We are having some major problems with my oldest ss in school... so we are considering home schooling him next year. When we talked to her about it we told her about an informational meeting... and we mentioned a scholarship for private school.. and this woman had the gaul to ask ME to check the private schools for her. Whatever... I was going to do that anyway... but as far as I am concerned she has hereby waved her right to ever take issue with my involvement in the kids schooling (not that I ever let that stop me before). Oh, and she didnt bother to show up to the info meeting at all.
But, on top of school problems ss has had problems at home as well. We talk to her about punishment and solutions... she is always on board (her first response being we need to whip his butt... umm not an 11 almost 12 year old...that is just not the solution) So we end up dealing out the punishment...but then she doesnt say word one to him and doesnt uphold any kind of a punishment at her house (the small amount of time they are over there) And when they go to her it's all aww poor baby... (gagging)
I am stressed out (not more than I can handle but a healthy dose of incredibly busy) with more things being piled on my work load daily... homeschooling ss soon.... school myself... work. And she gets to play sweet dear old gushy best friend mom... instead of doing ANYTHING that an actual mom should do.

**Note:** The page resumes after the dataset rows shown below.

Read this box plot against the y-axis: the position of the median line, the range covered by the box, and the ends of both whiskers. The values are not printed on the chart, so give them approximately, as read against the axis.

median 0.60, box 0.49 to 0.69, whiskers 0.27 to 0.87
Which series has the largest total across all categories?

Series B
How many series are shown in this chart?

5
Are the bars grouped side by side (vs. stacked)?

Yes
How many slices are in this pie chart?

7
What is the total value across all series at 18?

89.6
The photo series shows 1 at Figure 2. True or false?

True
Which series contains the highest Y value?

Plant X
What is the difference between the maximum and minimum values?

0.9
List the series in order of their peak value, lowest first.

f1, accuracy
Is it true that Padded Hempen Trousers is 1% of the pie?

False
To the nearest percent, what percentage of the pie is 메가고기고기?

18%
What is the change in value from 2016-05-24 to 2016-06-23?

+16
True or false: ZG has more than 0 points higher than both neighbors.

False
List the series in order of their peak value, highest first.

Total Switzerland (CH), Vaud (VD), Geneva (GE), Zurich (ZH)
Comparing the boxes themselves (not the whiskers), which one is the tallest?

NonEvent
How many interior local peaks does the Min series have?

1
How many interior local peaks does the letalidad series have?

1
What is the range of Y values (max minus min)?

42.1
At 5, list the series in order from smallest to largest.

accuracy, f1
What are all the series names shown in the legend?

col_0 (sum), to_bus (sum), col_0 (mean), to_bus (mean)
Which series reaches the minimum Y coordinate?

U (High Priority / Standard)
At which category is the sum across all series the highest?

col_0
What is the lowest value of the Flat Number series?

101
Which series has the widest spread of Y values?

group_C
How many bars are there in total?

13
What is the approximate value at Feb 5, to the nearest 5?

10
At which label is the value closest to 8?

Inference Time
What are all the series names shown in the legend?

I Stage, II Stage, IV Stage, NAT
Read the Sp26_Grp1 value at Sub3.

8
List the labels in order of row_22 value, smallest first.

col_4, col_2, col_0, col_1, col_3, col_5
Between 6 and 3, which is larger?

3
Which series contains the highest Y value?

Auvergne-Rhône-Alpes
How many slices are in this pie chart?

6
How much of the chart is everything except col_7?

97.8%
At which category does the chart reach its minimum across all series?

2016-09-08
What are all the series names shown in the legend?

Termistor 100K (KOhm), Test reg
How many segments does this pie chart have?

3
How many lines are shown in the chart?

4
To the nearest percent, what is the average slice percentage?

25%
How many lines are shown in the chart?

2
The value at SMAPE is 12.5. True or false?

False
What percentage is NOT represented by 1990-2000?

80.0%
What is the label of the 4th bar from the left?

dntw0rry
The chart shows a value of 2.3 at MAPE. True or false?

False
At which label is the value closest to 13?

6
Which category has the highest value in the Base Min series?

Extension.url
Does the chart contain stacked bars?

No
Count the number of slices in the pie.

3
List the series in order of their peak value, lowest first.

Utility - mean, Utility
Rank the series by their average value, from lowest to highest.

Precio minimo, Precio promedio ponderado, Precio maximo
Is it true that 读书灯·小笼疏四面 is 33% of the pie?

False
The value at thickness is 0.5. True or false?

It just drives me nuts sometimes. I know that these are just the usual complaints and they really cant be helped in the long run ...but god... seeing her after blowing off any real things with the kids and them in all.... be all over them...really makes me literally want to vomit sometimes ((not even to get started about listening to her telling everyone at the bday party how she is in school and doing so well blah blah blah.... I couldnt care less...)) And on a side note... much more petty but it just rakes my nerves when I here her describe herself as a single mom. I am like please you are single and you have kids ...but calling yourself a single mom is disrespectful to all those single moms out there really doing it on their own.